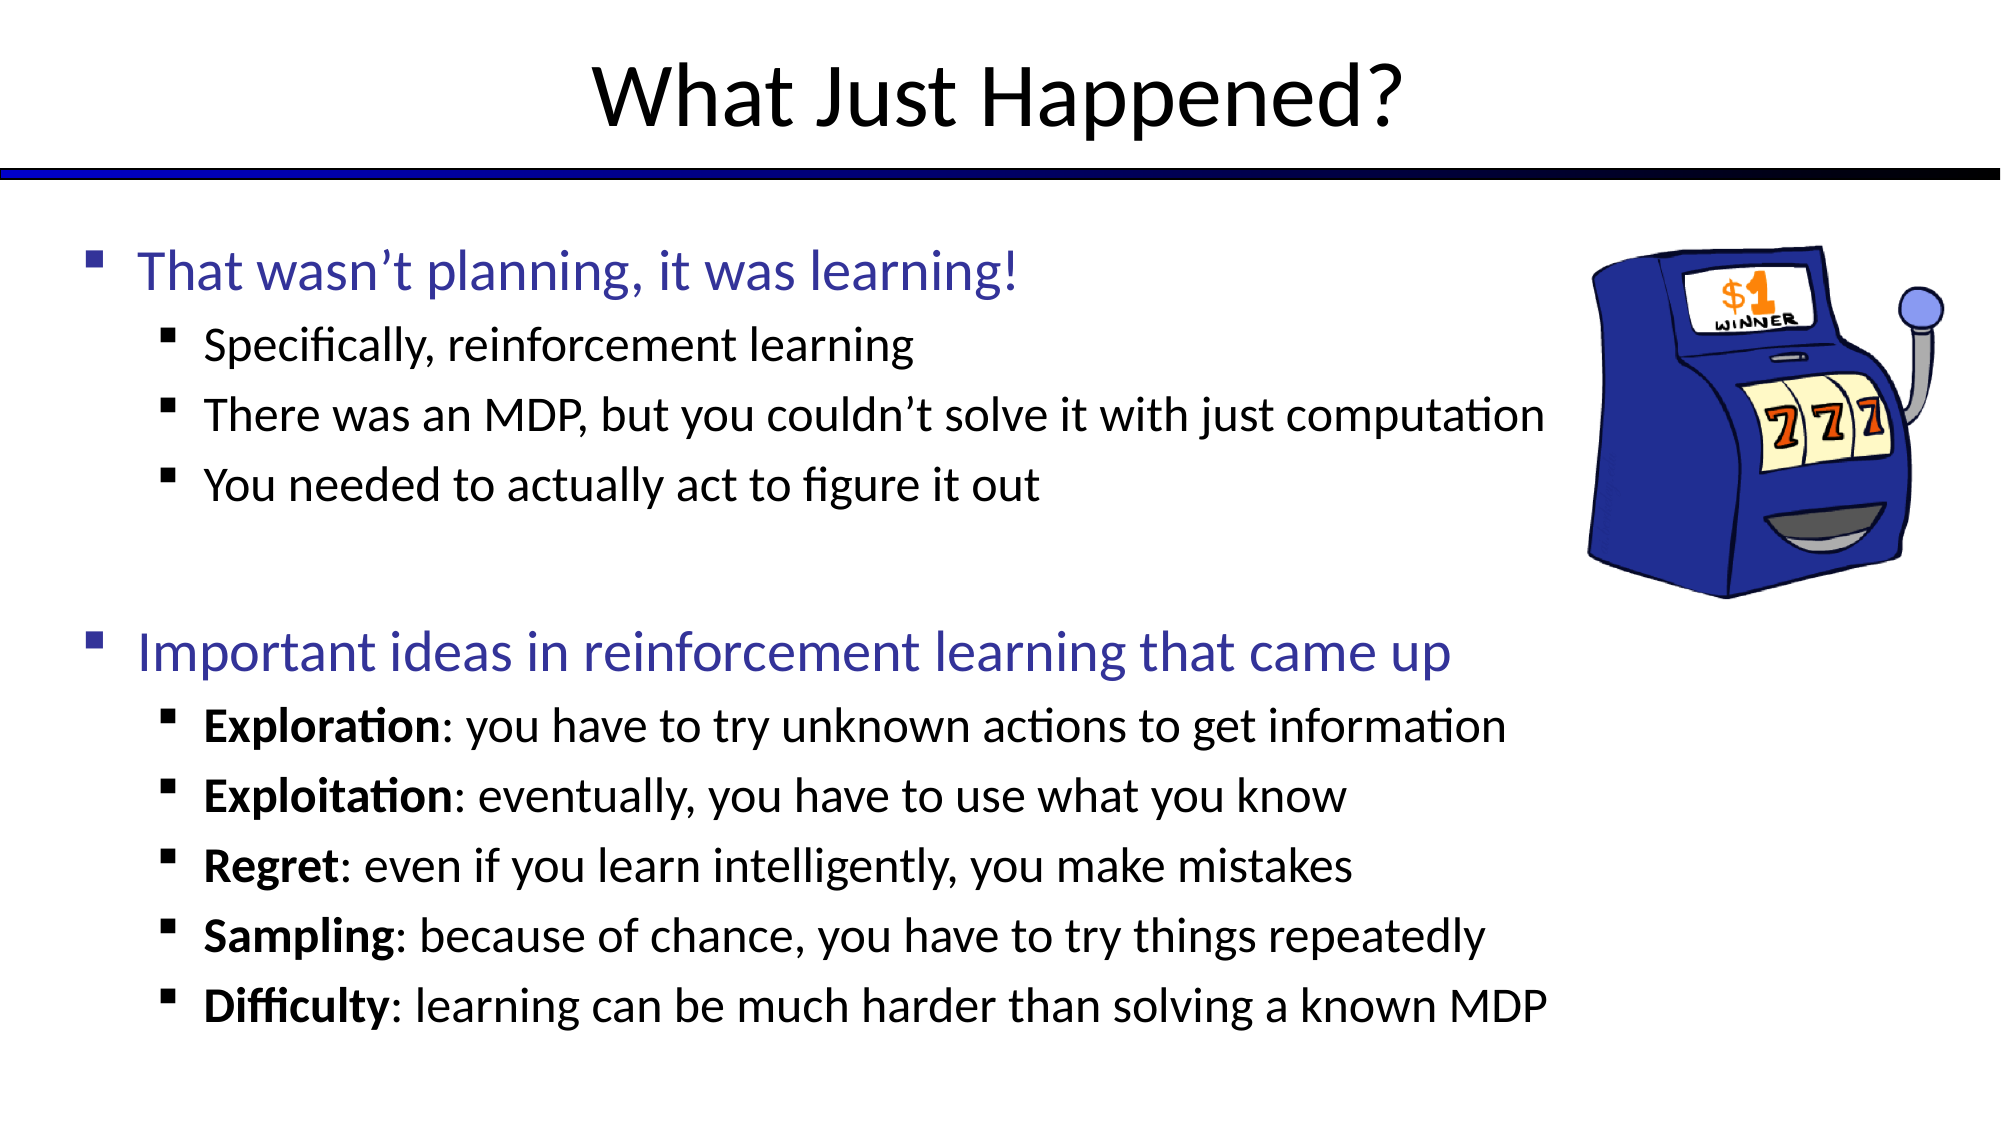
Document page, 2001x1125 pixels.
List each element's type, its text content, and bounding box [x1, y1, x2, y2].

= = =

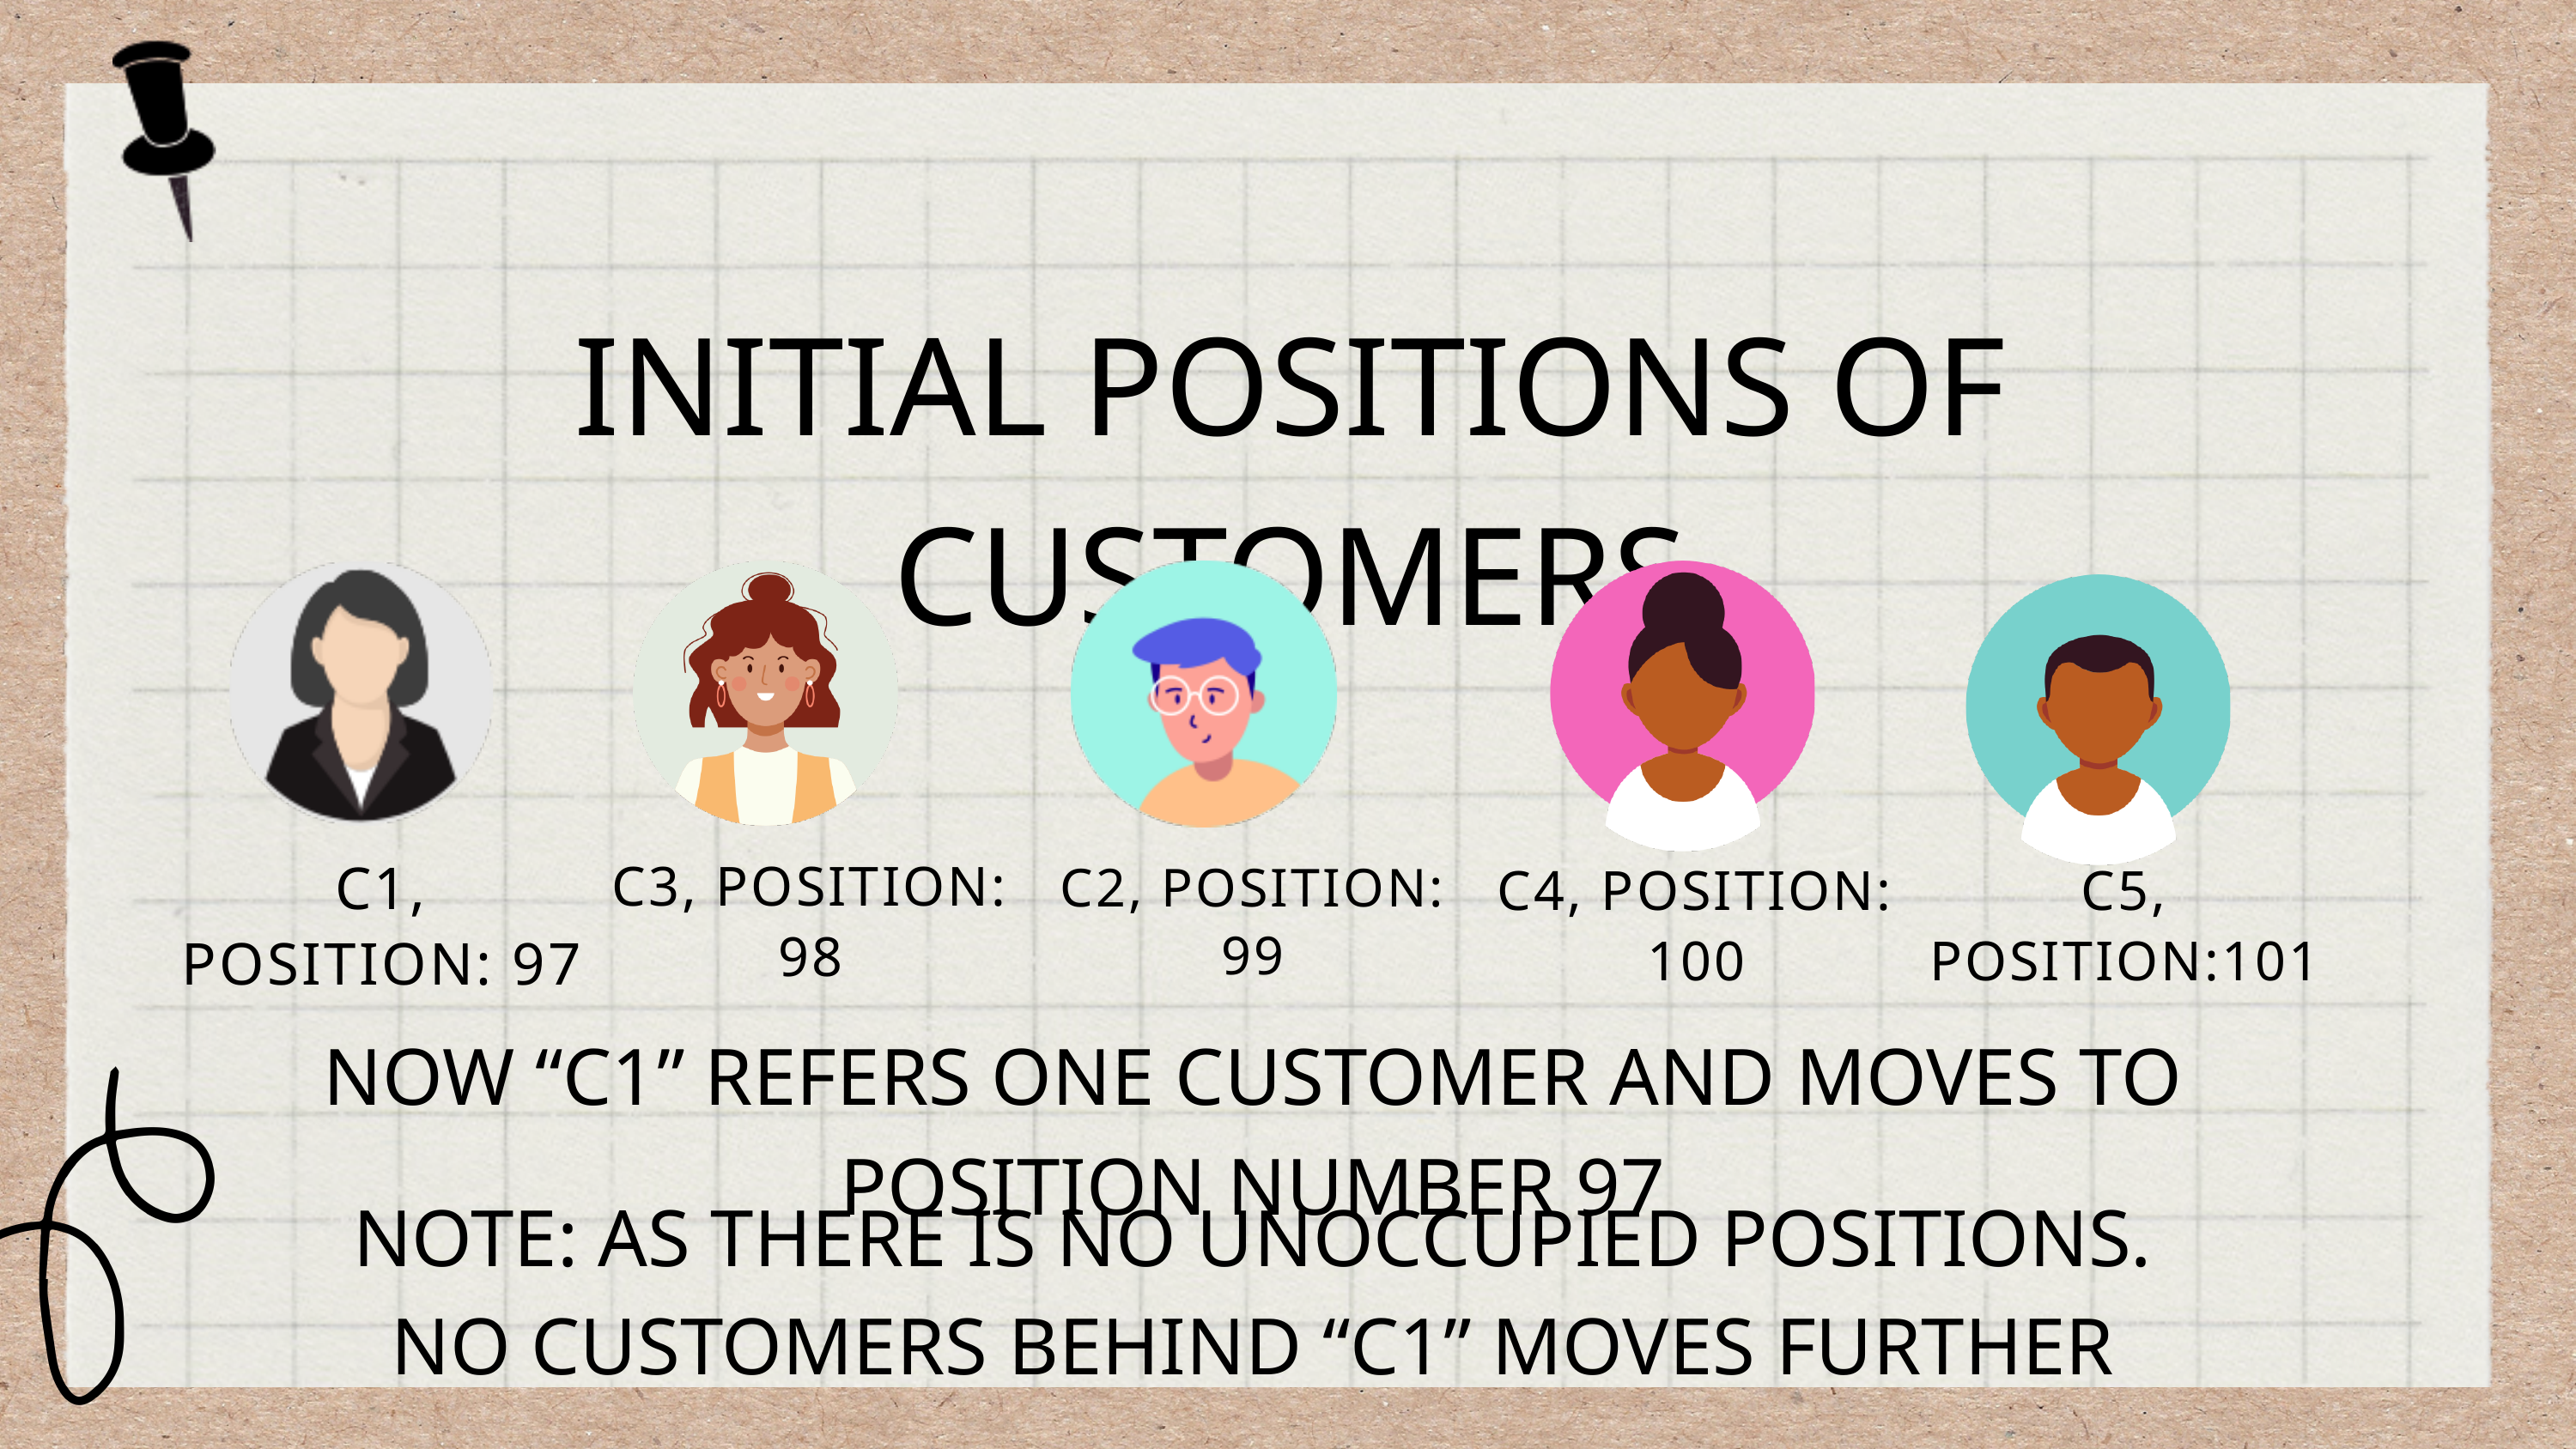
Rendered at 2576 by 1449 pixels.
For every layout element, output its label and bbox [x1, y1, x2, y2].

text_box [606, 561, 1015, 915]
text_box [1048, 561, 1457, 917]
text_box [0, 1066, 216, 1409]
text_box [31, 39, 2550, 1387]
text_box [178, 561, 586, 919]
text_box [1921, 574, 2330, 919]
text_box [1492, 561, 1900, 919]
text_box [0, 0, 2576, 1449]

= = =

* [What you will do]: Using the records above, copy each line that contains "pixels".

* [Finished exercise]:
Document page, 2001x1125 pixels.
Rendered at 2576 by 1449 pixels.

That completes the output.